We classify as infiltrating ductal carcinoma with rows and necrosis or basal phenotype carcinoma a special type of carcinoma that shows a specific histological appearance: distribution in cords and solid nests of cells, with abundant atypical mitoses and very pleomorphic nuclei and areas. Many of these solid areas show large areas of necrosis within them. Pathologists often classify these tumors as invasive ductal carcinoma NST. We believe that given these microscopic findings the pathologist should call the attention of the clinician to assess the possibility of ruling out the presence of a hereditary BC.

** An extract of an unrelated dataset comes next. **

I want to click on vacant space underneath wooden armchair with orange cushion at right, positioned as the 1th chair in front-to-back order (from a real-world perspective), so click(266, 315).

Based in the findings of our study, we propose that the following criteria for germline testing for HBOC should included: 1) All BC patients with certain histological subtypes: medullary and metaplastic, as well as those that present a specific type of tumor frequently classified as NST carcinoma by pathologists but which we identify as "infiltrating ductal carcinomas with rows and necrosis" (since it has peculiar and easily recognizable histological features: distribution in cords and solid nests of cells with large areas of necrosis, abundant atypical mitoses, and highly pleomorphic nuclei); 2) All families with at least one relative with multiple cancer: especially when the cancer associated with BC is gynecological (BRCA1) or digestive cancer (BRCA2), consider in the presence of any other type of low prevalent cancer (gliomas, leukemias, melanomas); 3) All BC patients whose molecular subtype is triple negative (BRCA1), consider with the luminal B (HER2-negative) if there is familial aggregation of cancer (BRCA2).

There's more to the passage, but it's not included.